Yeni bir yıla girerken genellikler hep iyi dilekler, istekler olur. Keşke tüm yıllar dileklerimizdeki gibi seyretse. Bir yılın iyiliği ve güzelliği ancak o yıl bitince anlaşılıyor. Geçen yıl güzel beklentilerle başladığımız yıl, daha yılın başlarında, tarihimizde gördüğümüz en ciddi depremlerden biriyle bizi karşılaştırdı. Binlerce canımızı kaybettik. Deprem bölgesinde bir çok sorun hala çözüm bekliyor. Geçen yıldan bu yıla sarkan ekonomik ve siyasi sorunlar hala daha gündem belirlemeye devam ediyor.

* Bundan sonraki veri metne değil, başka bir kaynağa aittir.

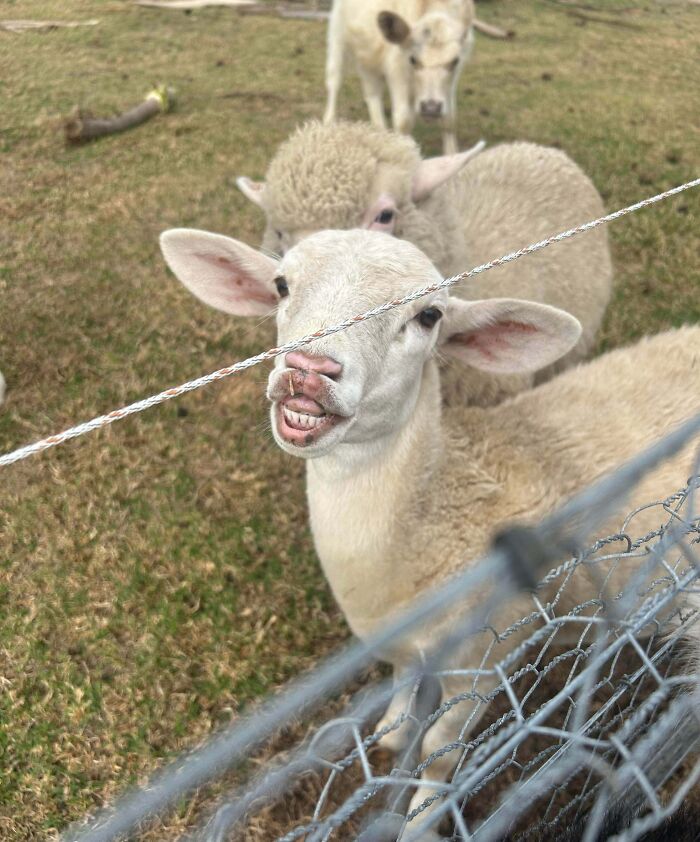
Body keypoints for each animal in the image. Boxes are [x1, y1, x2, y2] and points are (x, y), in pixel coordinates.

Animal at [159, 226, 700, 836]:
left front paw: (419, 821)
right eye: (281, 285)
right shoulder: (395, 636)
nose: (309, 370)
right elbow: (399, 679)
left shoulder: (483, 663)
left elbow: (440, 759)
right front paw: (390, 734)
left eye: (429, 316)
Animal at [324, 0, 476, 153]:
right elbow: (403, 121)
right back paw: (329, 120)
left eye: (454, 61)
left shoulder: (454, 77)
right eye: (412, 59)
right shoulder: (396, 70)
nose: (430, 108)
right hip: (337, 37)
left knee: (372, 94)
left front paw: (452, 154)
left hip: (367, 56)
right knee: (334, 81)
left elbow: (449, 119)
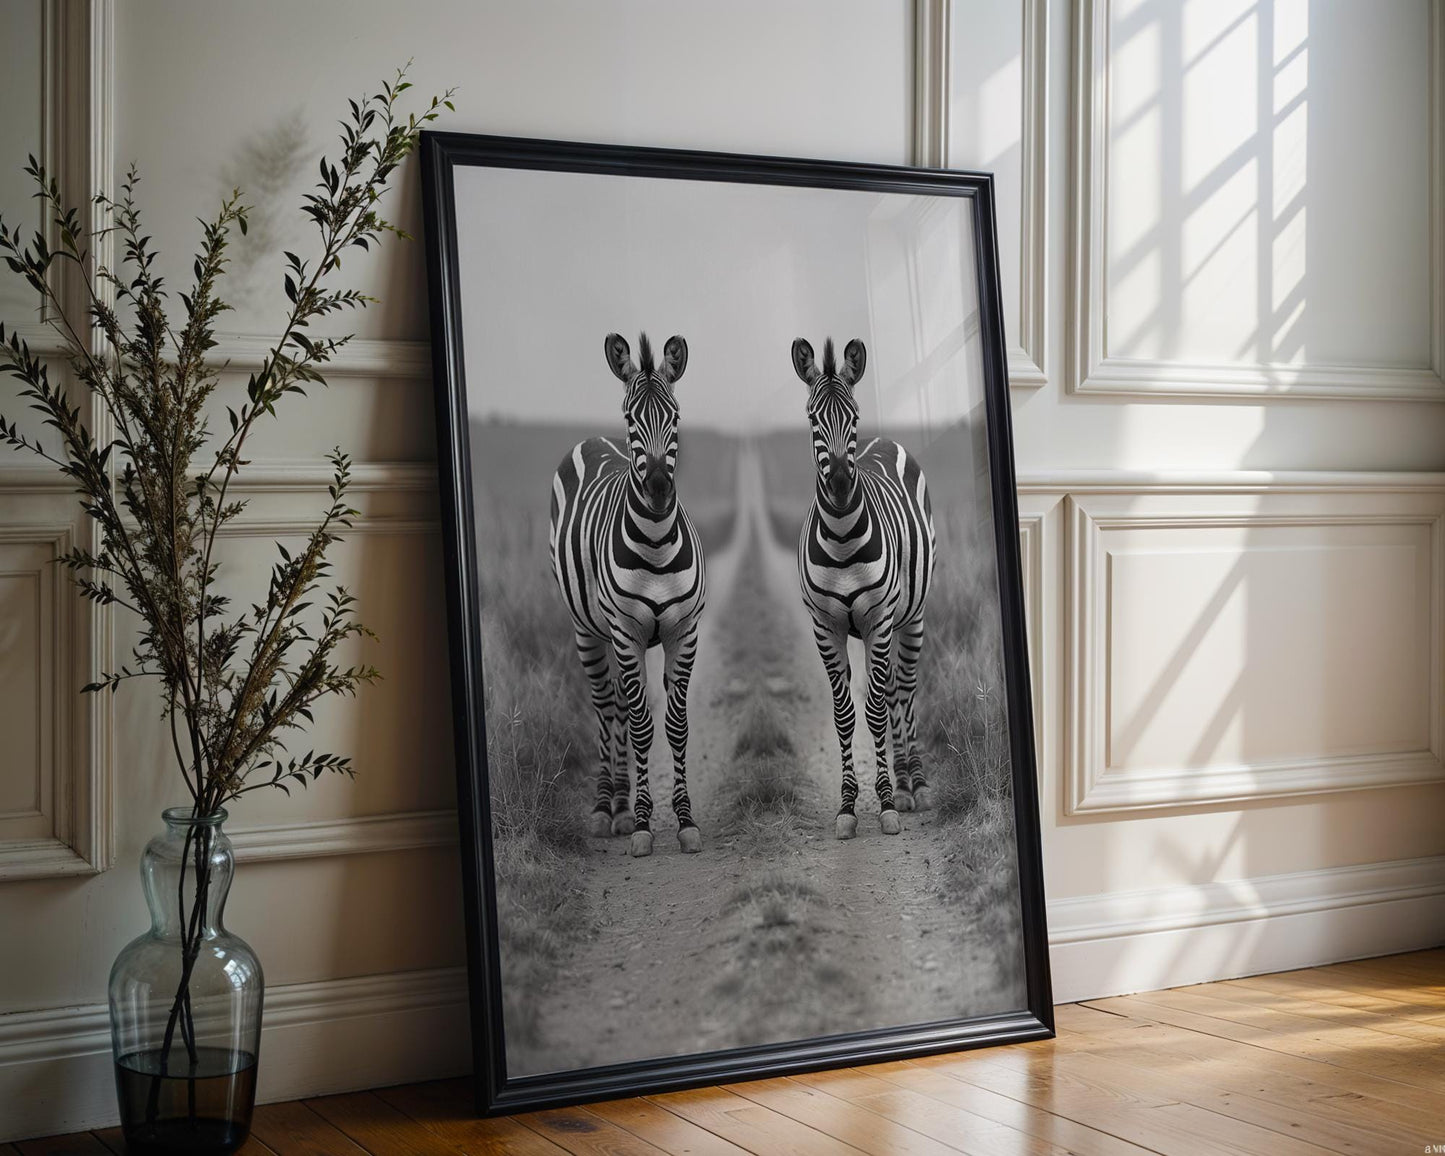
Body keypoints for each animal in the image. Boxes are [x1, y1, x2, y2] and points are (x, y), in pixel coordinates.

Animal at [548, 332, 707, 858]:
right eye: (631, 420)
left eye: (675, 417)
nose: (658, 489)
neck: (655, 543)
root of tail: (592, 441)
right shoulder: (626, 632)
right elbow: (640, 726)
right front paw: (640, 823)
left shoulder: (684, 632)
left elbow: (674, 724)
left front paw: (684, 819)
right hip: (590, 631)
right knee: (607, 706)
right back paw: (607, 809)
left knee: (618, 702)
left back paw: (617, 804)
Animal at [792, 336, 937, 840]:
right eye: (812, 418)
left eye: (852, 416)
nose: (838, 483)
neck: (840, 539)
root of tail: (883, 439)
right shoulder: (825, 627)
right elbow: (845, 716)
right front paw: (848, 805)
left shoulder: (878, 618)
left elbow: (875, 709)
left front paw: (888, 802)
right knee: (890, 688)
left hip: (910, 618)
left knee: (903, 689)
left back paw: (914, 783)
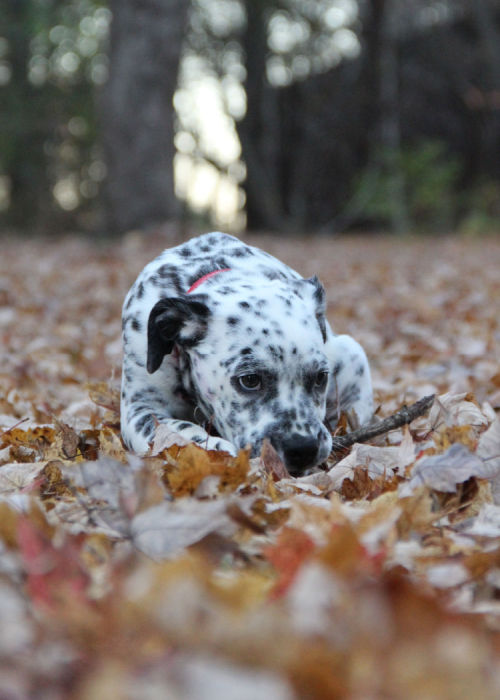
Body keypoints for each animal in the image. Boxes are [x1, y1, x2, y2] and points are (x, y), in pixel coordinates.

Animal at [120, 234, 372, 476]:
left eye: (321, 377)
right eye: (250, 380)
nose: (303, 449)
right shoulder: (139, 407)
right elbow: (180, 431)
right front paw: (215, 448)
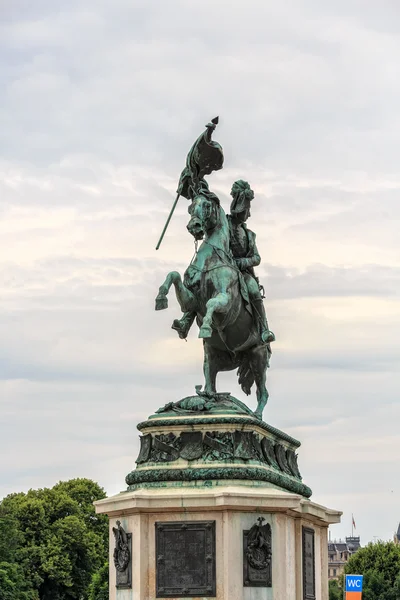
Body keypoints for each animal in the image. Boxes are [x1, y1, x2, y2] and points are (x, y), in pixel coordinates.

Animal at [155, 192, 270, 418]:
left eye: (207, 205)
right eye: (191, 206)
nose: (194, 226)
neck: (213, 257)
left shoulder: (226, 302)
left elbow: (212, 303)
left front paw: (207, 326)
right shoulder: (191, 300)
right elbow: (174, 276)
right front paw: (161, 298)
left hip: (258, 356)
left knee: (263, 392)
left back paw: (257, 415)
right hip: (212, 355)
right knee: (210, 383)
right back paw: (207, 399)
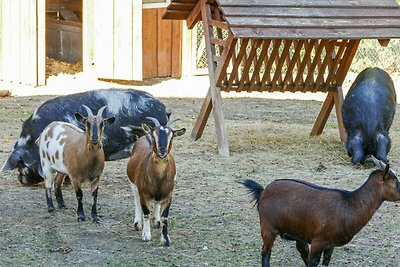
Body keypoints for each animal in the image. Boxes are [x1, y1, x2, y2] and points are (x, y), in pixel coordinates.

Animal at [126, 117, 186, 247]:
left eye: (171, 136)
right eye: (154, 136)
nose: (162, 151)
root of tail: (145, 135)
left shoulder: (169, 196)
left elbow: (165, 218)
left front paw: (165, 239)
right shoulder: (143, 194)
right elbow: (146, 212)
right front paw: (146, 235)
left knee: (157, 203)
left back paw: (156, 221)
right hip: (133, 185)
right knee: (136, 200)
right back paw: (137, 224)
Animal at [241, 157, 400, 267]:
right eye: (396, 183)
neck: (349, 204)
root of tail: (262, 191)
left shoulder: (330, 245)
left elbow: (325, 262)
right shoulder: (318, 242)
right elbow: (314, 262)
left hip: (297, 231)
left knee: (301, 249)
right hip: (268, 227)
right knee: (266, 253)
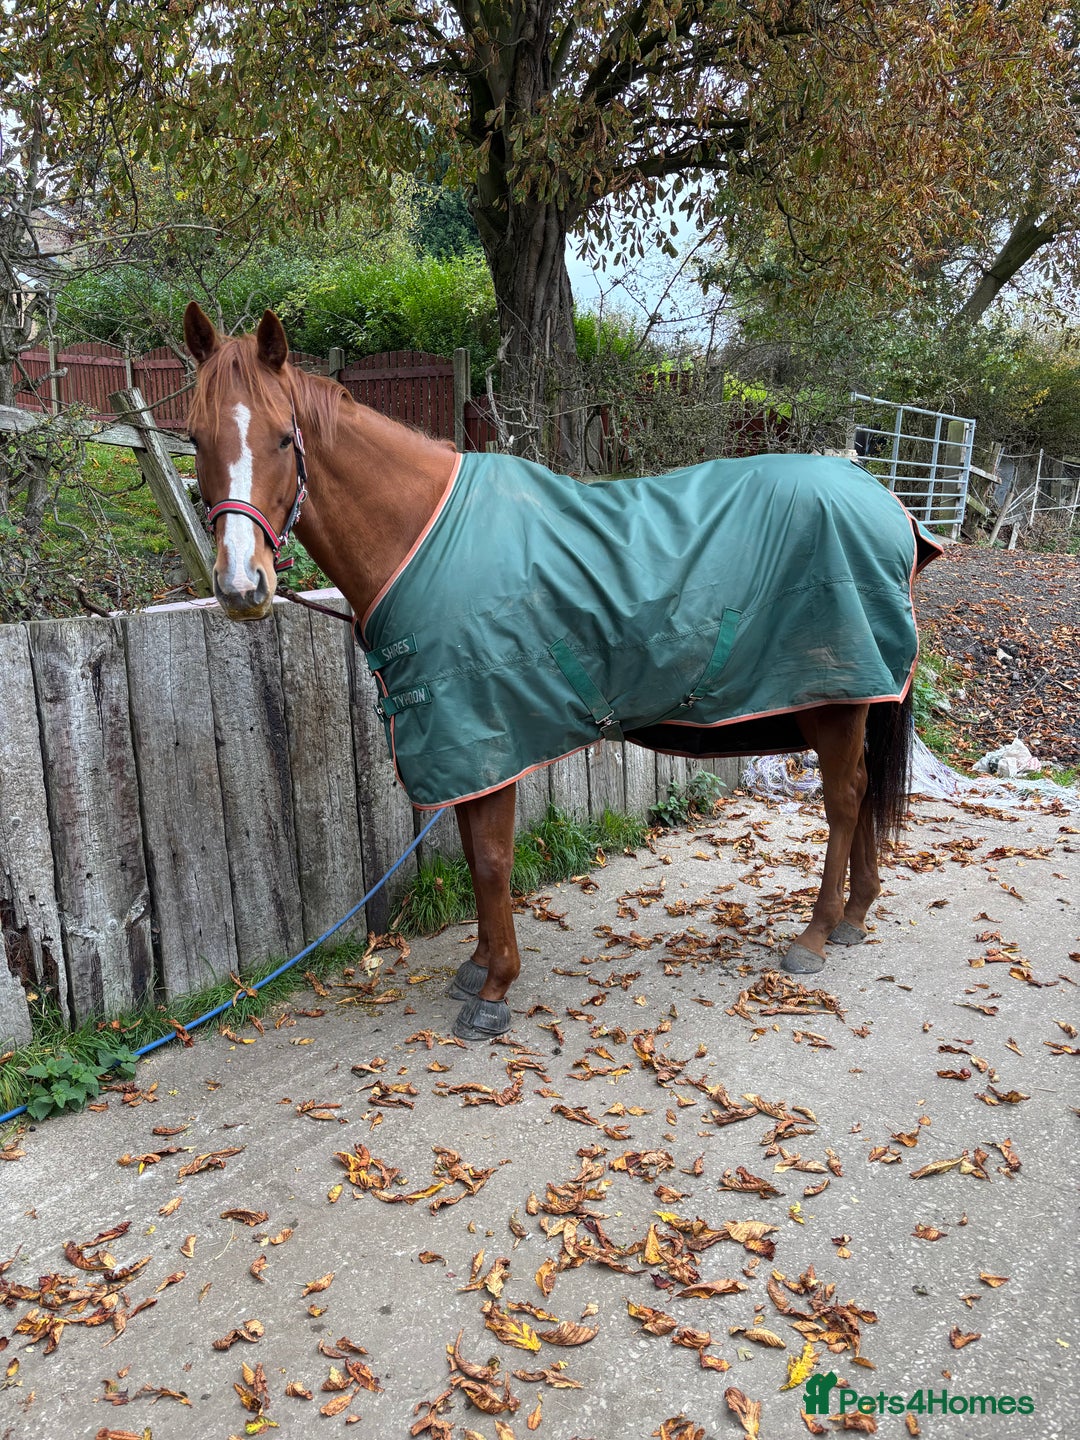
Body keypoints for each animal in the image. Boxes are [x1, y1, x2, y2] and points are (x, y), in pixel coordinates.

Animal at [183, 302, 941, 1042]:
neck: (423, 536)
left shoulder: (486, 738)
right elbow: (473, 851)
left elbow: (491, 861)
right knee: (862, 791)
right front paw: (477, 966)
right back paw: (854, 917)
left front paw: (494, 991)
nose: (241, 586)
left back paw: (814, 935)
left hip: (837, 698)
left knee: (844, 800)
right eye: (194, 438)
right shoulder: (471, 753)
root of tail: (889, 505)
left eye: (285, 438)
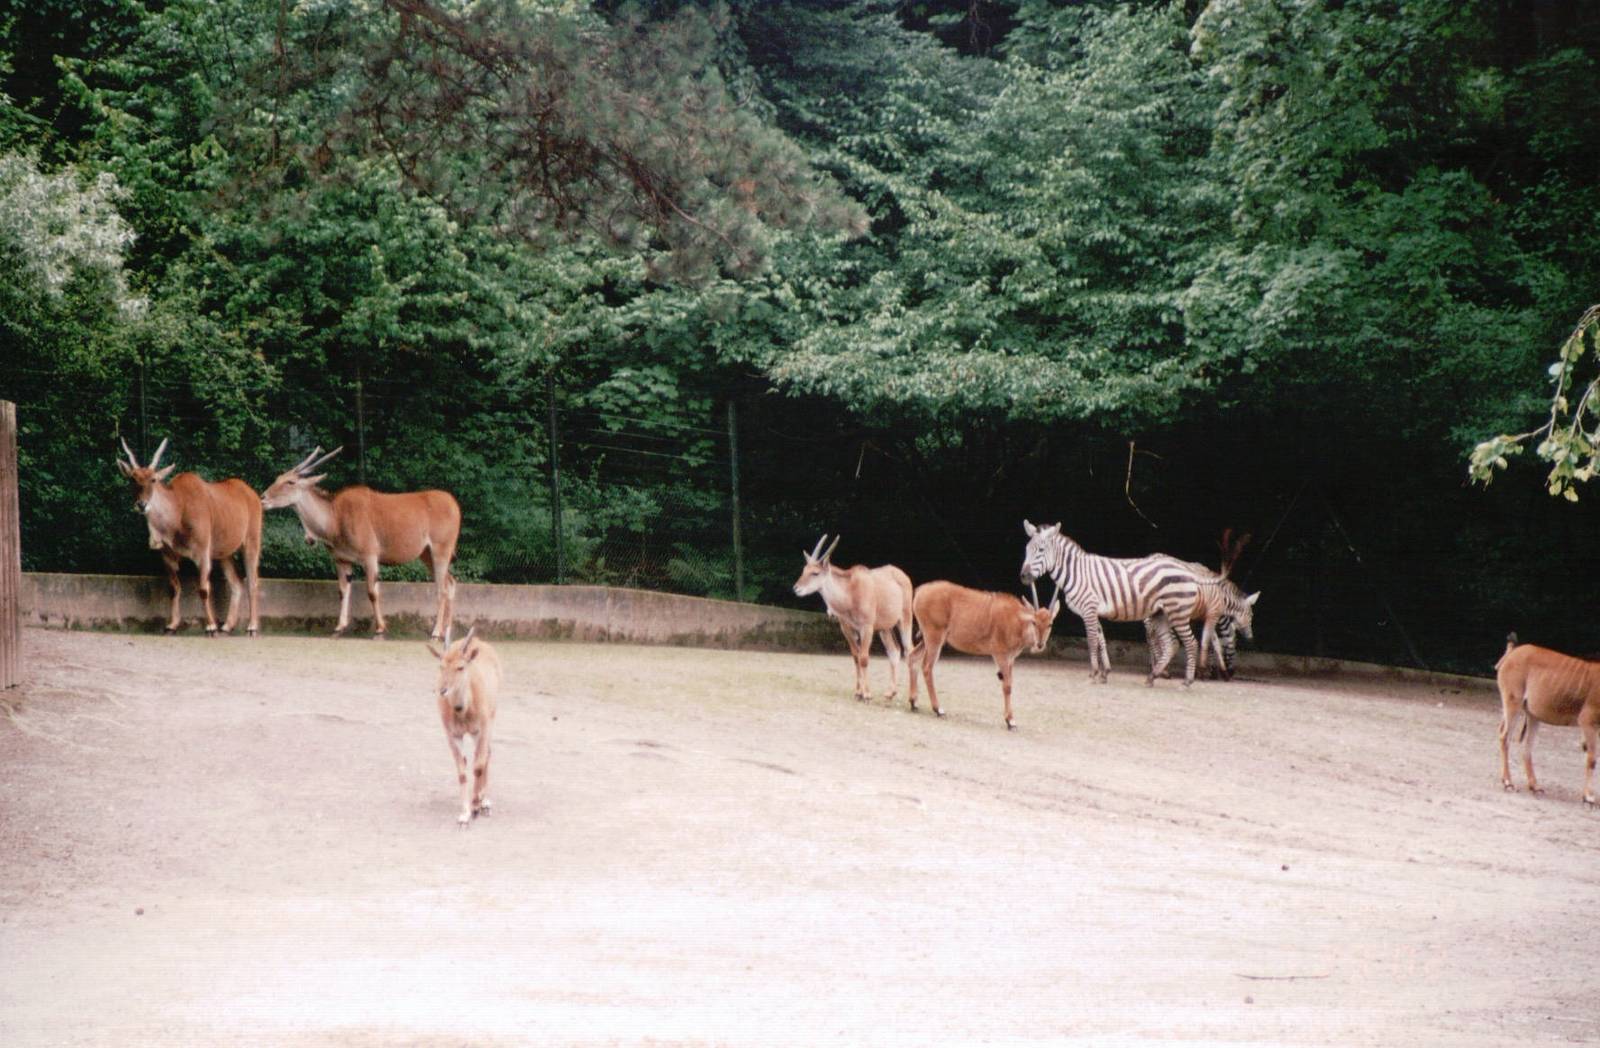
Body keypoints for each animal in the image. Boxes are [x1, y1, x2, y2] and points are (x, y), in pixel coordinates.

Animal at [1019, 520, 1203, 686]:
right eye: (1026, 549)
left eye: (1041, 550)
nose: (1023, 577)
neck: (1077, 573)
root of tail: (1187, 569)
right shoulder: (1093, 611)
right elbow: (1101, 639)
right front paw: (1104, 673)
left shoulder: (1089, 608)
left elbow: (1092, 640)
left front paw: (1093, 673)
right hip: (1161, 613)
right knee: (1170, 645)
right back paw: (1152, 676)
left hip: (1178, 612)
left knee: (1191, 643)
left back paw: (1187, 681)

Yeni yıla girer girmez gelen zam yağmuru, bu yılının hava durumunu haber veriyor.  

*** 

Geçen yılın son günlerinde, ne akla hizmet ise Suudi Arabistan’ın başkentine alınan süper kupa (Eski adıyla Cumhurbaşkanlığı kupası) bir skandal ile sonlandı. Şu sıralar bazı kesimler bir suçlu, bir günah keçisi arıyor. Tarihte bize düşmanlıklarının çok belgesi Arapların, Atatürk karşıtı eylemleri, baskı ve tahrikleri göz ardı edilip, GS ve FB ye fatura çıkarılmaya çalışılıyor. Her ne olursa olsun Türk insanının gönlüne yazılmış Atatürk’ü çıkartmaya hiç kimsenin gücü yetmiyor, yetmeyecek. Hayatında hiçbir savaş kaybetmemiş başkumandan, sonsuzluğa intikalinden sonra da kazanmaya devam ediyor. 

*** 

Bu yılın ilk yarısının ağırlıklı gündemi (Allah başka dert keder vermezse) 31 Mart 2024 de yapılacak yerel seçimler olacak. Yerel seçimlerin, genel seçimlerden farkı, bu seçimlerde Adayın ön plana çıkması, partiden çok adayın sonucu belirlemesi. Şubat başına kadar adayların belirlenmesi gerekir. Ancak görünen o ki aday konusunda en sıkıntılı iktidar partisi. Daha önceki yerel seçimlerde kaybettiği büyük şehirleri kazanmak istiyor ama görünen o ki aday belirlemede çok sıkıntı var. En önem verdikleri İstanbul’da İmamoğlu’nun karşısına çıkartacak bir aday bulamadılar, Ankara, İzmir için doğru dürüst bir isim yok. CHP açısından Ankara, İstanbul’da mevcut başarılı başkanlarla seçime gidilirken, şehrimiz İzmir açısından bir belirsizlik var. Tunç Soyer ismi hala tartışmalı. Dilerim kısa sürede bu konu bir açıklığa kavuşur. 

*** 

Dünya açısından baktığımızda çevre sorunları ve felaketleri üstümüze üstümüze geliyor. Küresel Isınma, çevre kirliliğinin yarattığı sorunlar giderek dünyanın sonunu getirecek hale geliyor yani yedinci büyük yok oluş kapımızda. İnsanoğlunun hırsları bitmiyor. Küresel ekonomi de huzurlu değil. Ancak çeşitli nedenlerle savaşlar, saldırılar ara vermeden devam ediyor. Özellikle Ortadoğu bir türlü huzur bulmuyor.  Ülkemiz ve dünya açısından bu yılın nasıl geçeceğinin belirtileri pek hayırlı sinyaller vermiyor. Bittiğinde “iyi bir yıldı” diyebilme dileğiyle.